◆ Study text
Here are three strategies guaranteed to reduce your taxes this year, but you must act now if you want to reap the tax benefits before it’s too late.
1. Make a contribution to your IRA.
To pay less tax on your 2015 return, you have until April 15, 2016 to make a tax-deductible contribution to your traditional IRA. Why not start thinking about that now? Or even go ahead and make the contribution before year-end and get it off your To Do List.
2. Sell some investments and pay zero federal tax.
There are two ways to do this.
Believe it or not, it is possible to sell an investment at a profit, and pay zero long-term capital gains tax. It all depends on your income level and what tax bracket you’re in. TAKE NOTE: If you’re in the 10% or 15% tax bracket, you’ll pay zero long-term capital gains. Also: “Long-term” means you’ve owned the investment more than one year.
I know this sounds too good to be true – it’s one of the most overlooked tax breaks on the books. If the time is right to sell at a profit, take advantage of this opportunity!

◆ Dataset extract
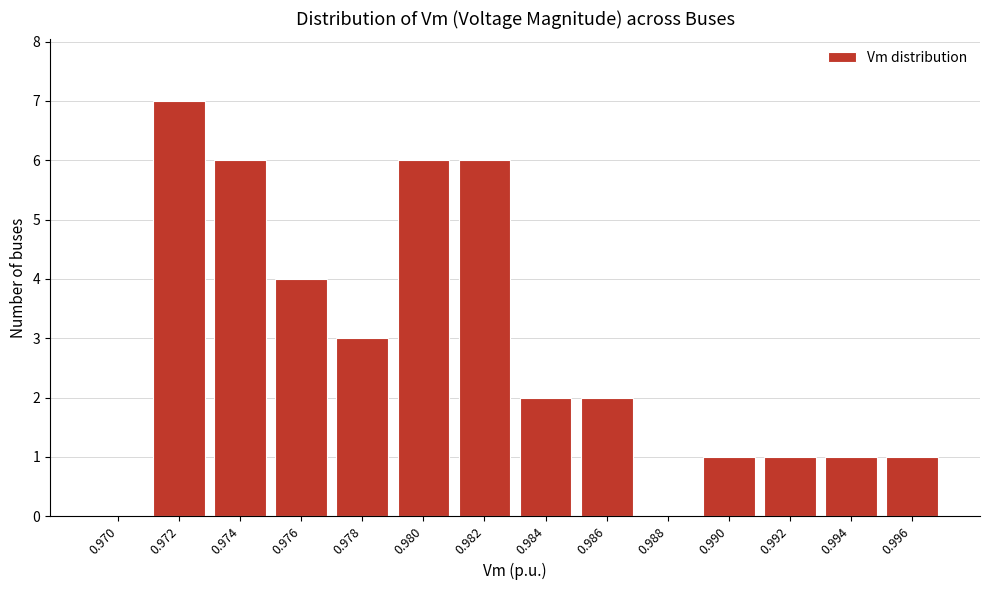

Reading left to right, what are all the values shown in this chart?

0.970=0	0.972=7	0.974=6	0.976=4	0.978=3	0.980=6	0.982=6	0.984=2	0.986=2	0.988=0	0.990=1	0.992=1	0.994=1	0.996=1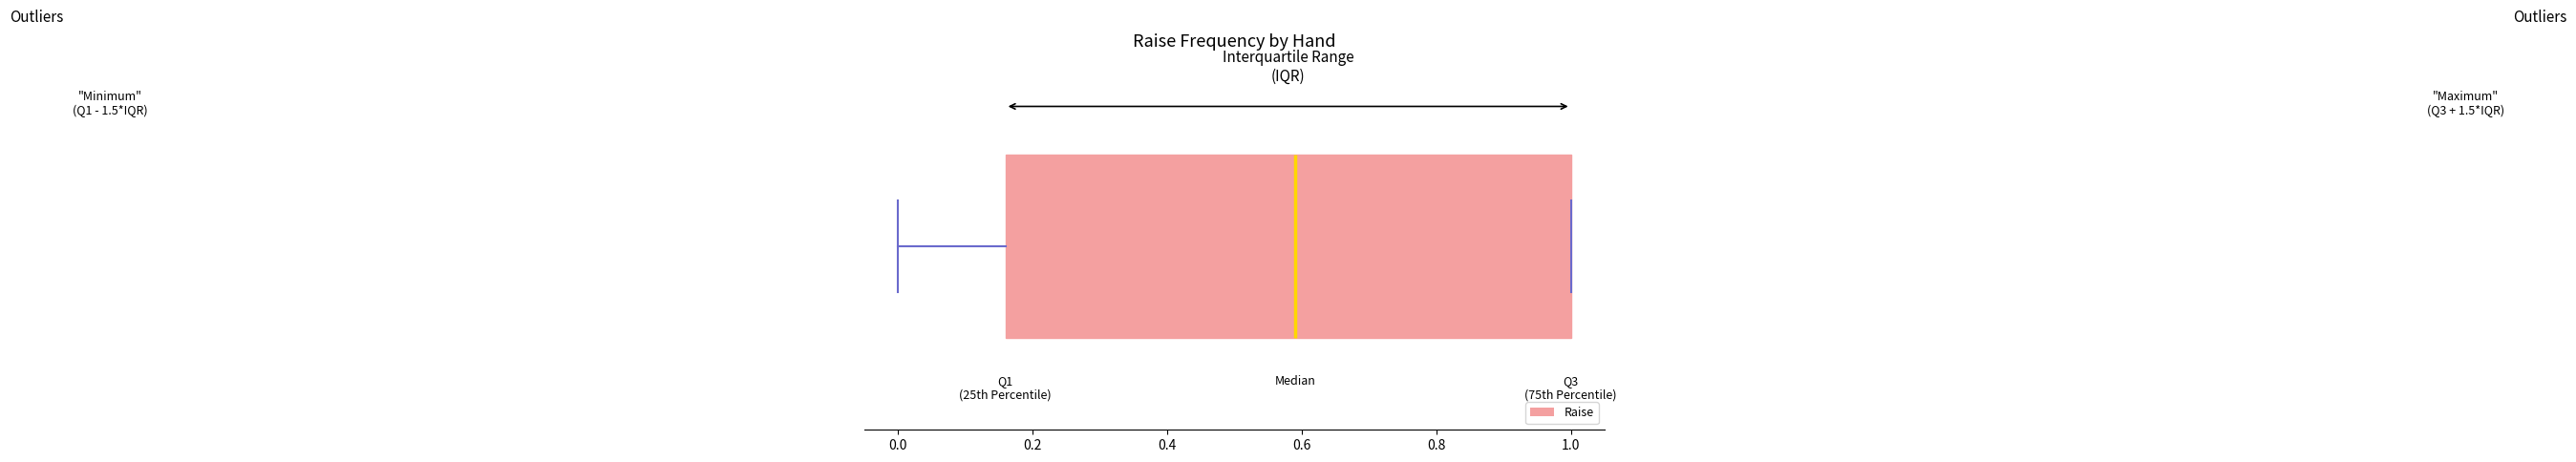

Transcribe this box plot: give where the median line is, the range the box spans, and where the two whiskers end, as read against the x-axis. The values are not printed on the chart, so give them approximately, as read against the axis.

median 0.60, box 0.16 to 1.00, whiskers 0.00 to 1.00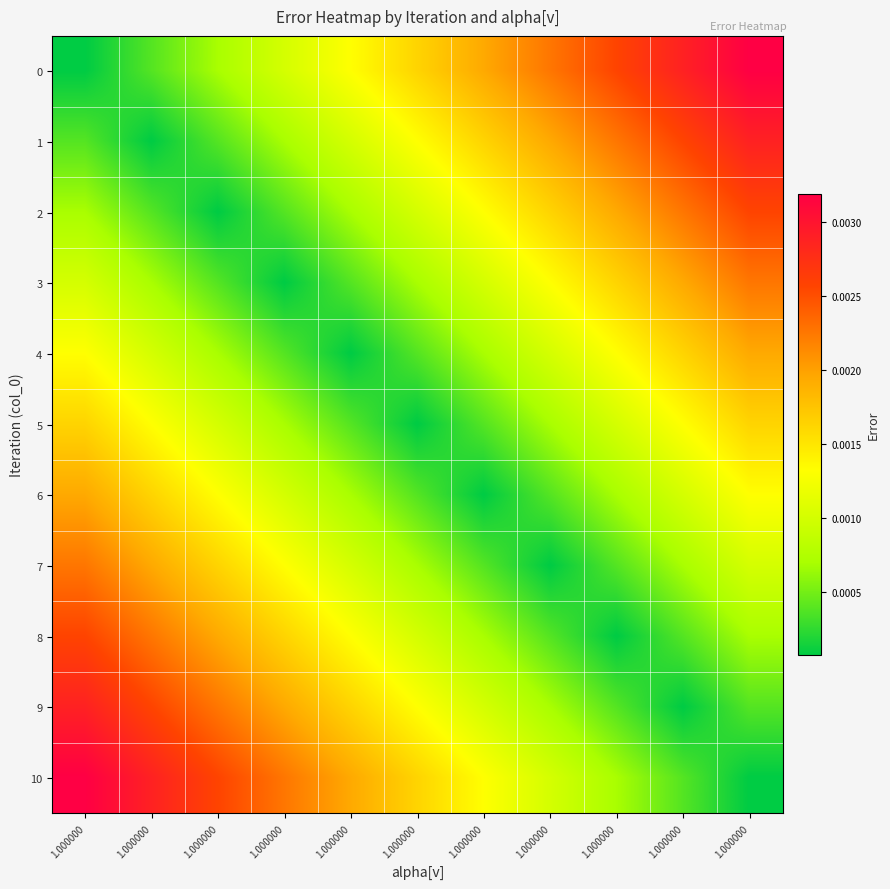

Which series changed the most between 1.000000 and 1.000000?

6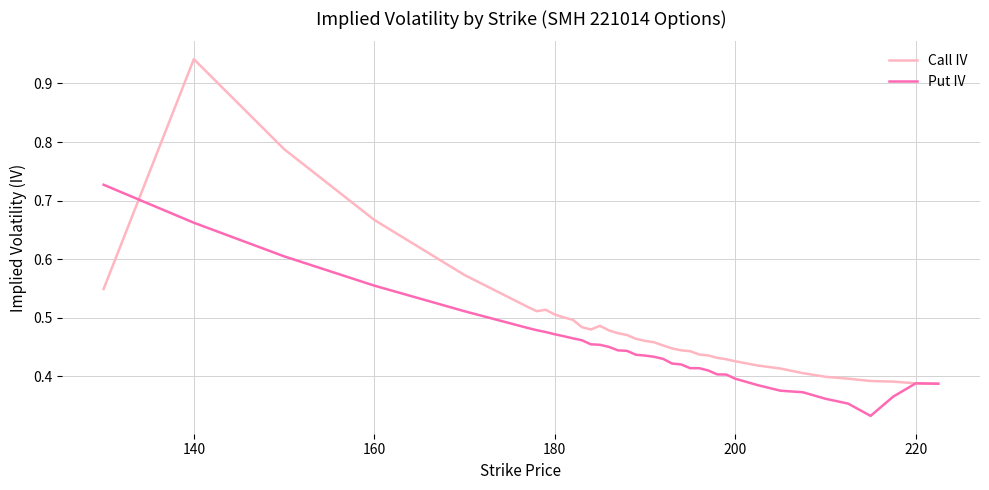

List the series in order of their peak value, highest first.

Call IV, Put IV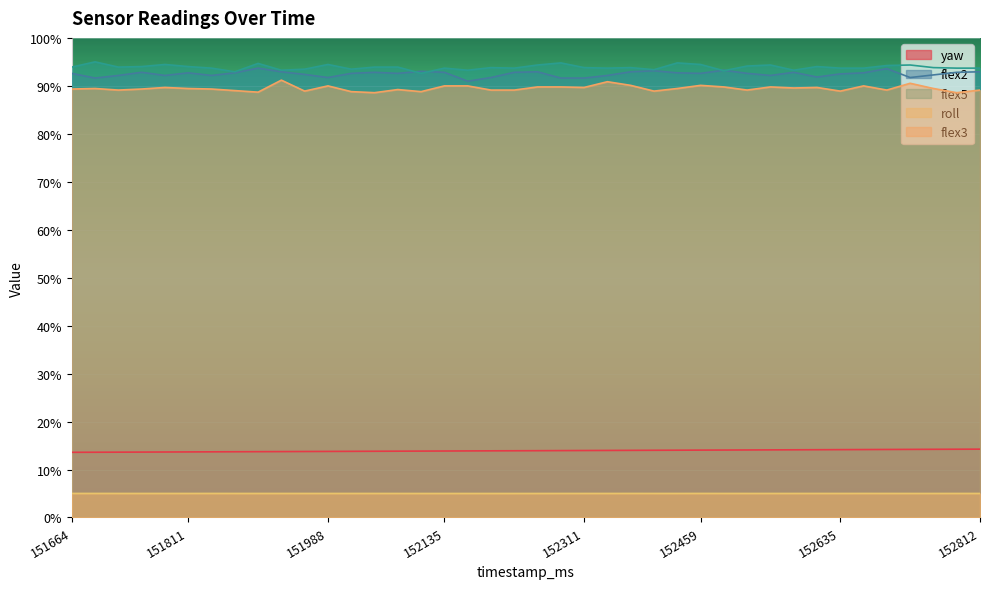

Which label corresponds to the largest value in the chart?

151693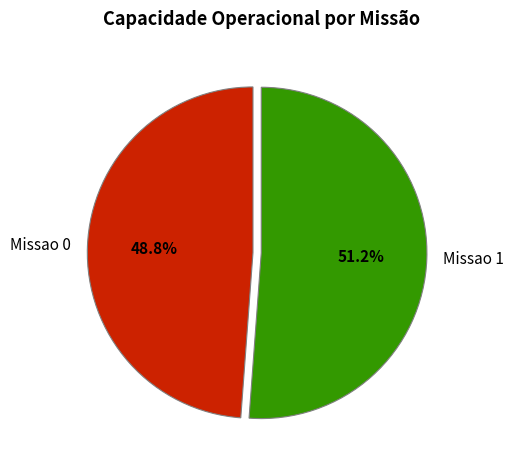

The Missao 1 slice represents 51% of the pie. True or false?

True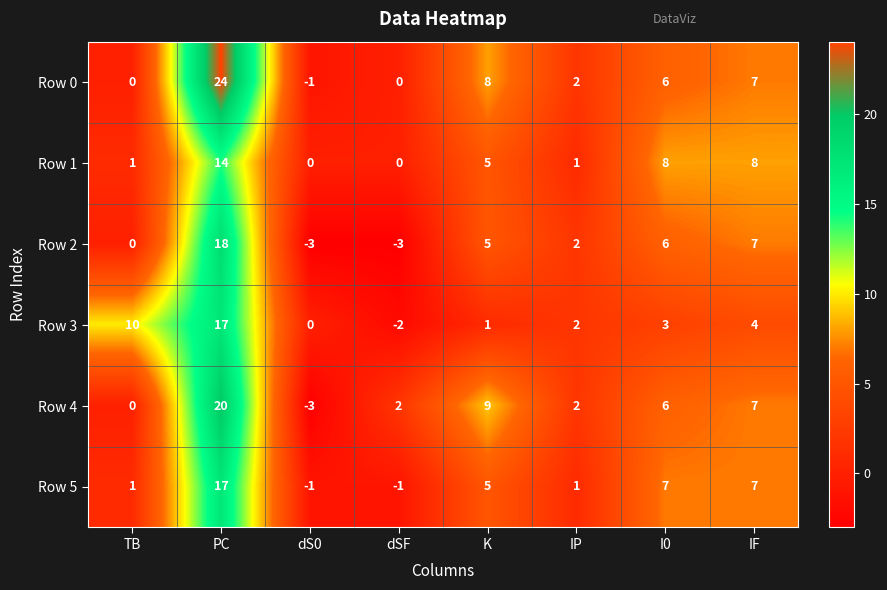

Which series has the largest range (max minus min)?

Row 0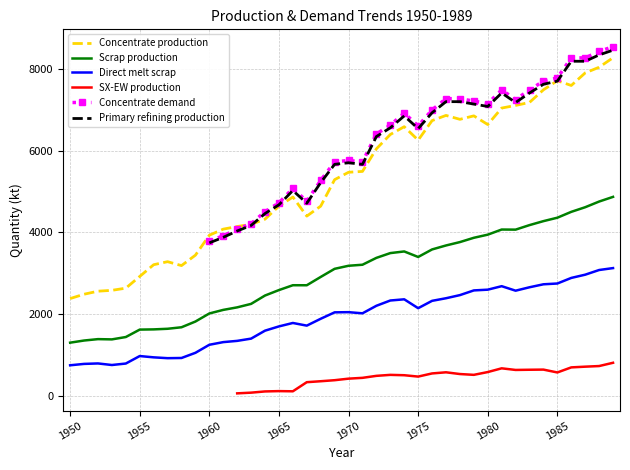

At 29, list the series in order from largest to smallest.

Concentrate demand, Primary refining production, Concentrate production, Scrap production, Direct melt scrap, SX-EW production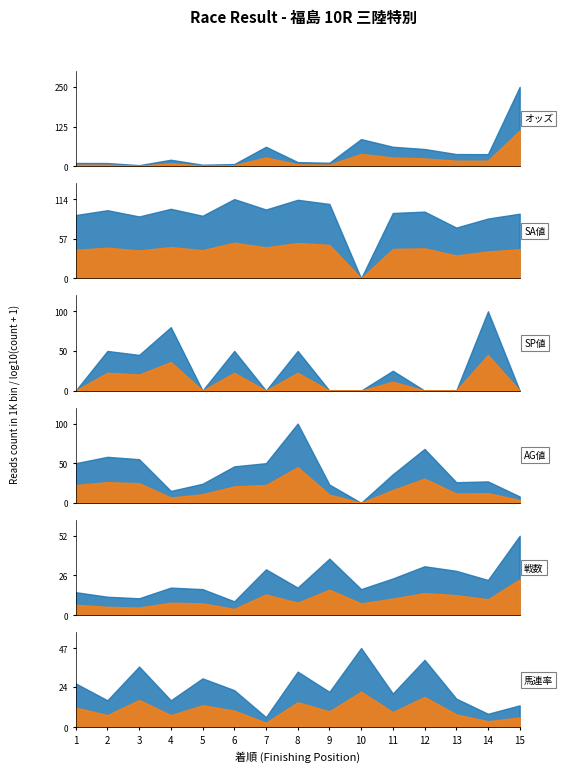

True or false: SP値 and 戦数 intersect in this chart.

True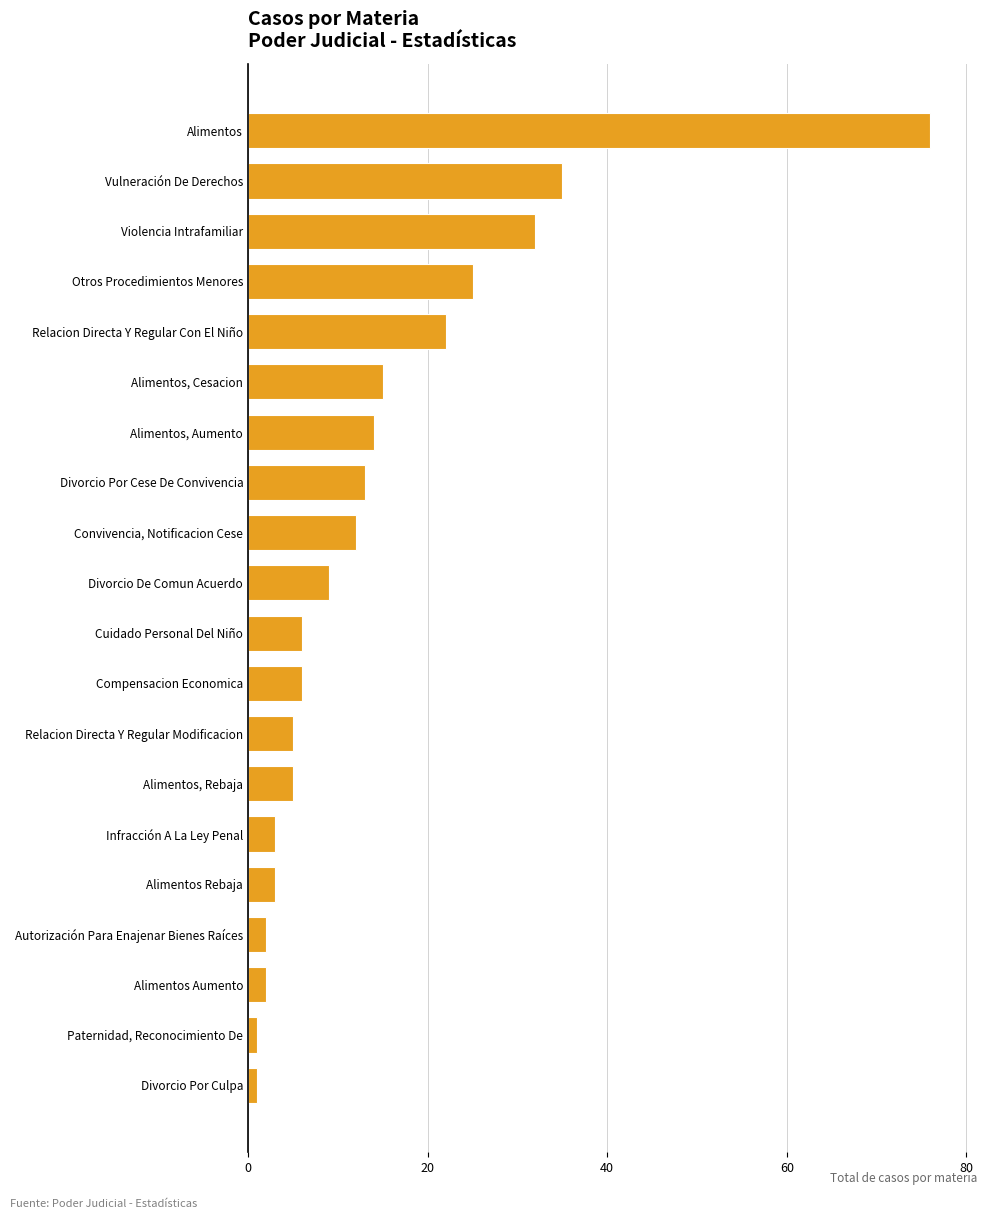

Reading top to bottom, what are all the values shown in this chart?

76	35	32	25	22	15	14	13	12	9	6	6	5	5	3	3	2	2	1	1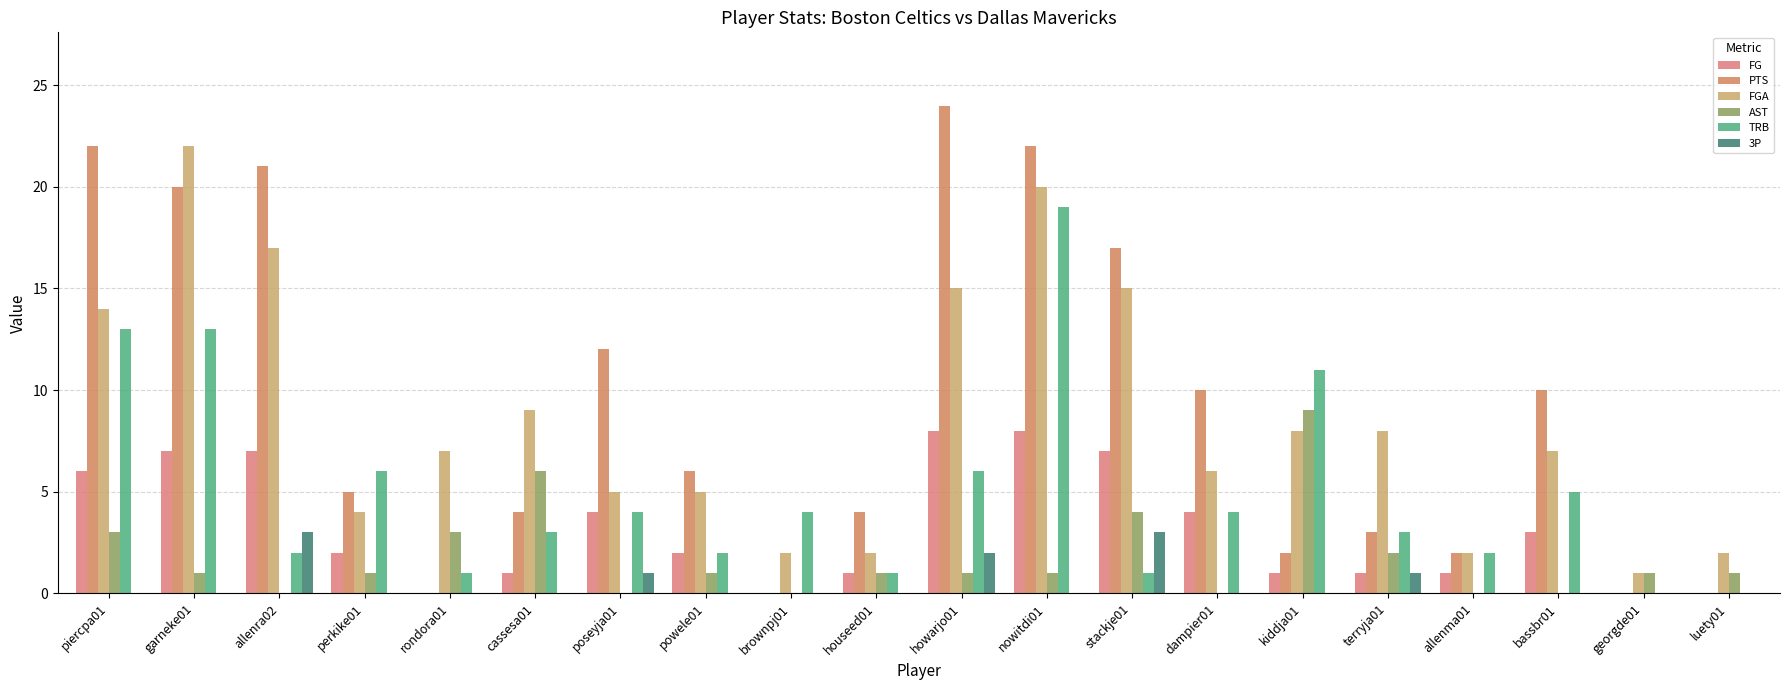

Are the bars grouped side by side (vs. stacked)?

Yes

◆ Problem set
A. Revise the year-end tax strategies text from the words beginning "To pay less" through the words ending "to do this.", replacing "traditional IRA" with "Roth IRA".
B. Pick up the year-end tax strategies text after its last sentence and continue it.

◆ Results for the exercise
A.
To pay less tax on your 2015 return, you have until April 15, 2016 to make a tax-deductible contribution to your Roth IRA. Why not start thinking about that now? Or even go ahead and make the contribution before year-end and get it off your To Do List.
2. Sell some investments and pay zero federal tax.
There are two ways to do this.

B.
Option #2. The other way to avoid tax on sale of investments is to offset gains and losses in the same year. You’ll need to do some number-crunching, so if you think you’re a candidate for this strategy, consult with your investment adviser or accountant.
3. Be charitable.
If you itemize deductions, now’s the time to prepare for any charitable contributions you’d like to make by December 31. Taking a deduction for a donation to a 501(c)3 organization is a wonderful thing! You get the tax-savings, and your favorite charity, church or other non-profit group gets the benefit.
Bonus Tip – Looking for more tax deductions?
To get your copy of the free Tax-Saving Guide,
“Top 10 Tax Deductions for Small Business Owners & Self-Employed People,”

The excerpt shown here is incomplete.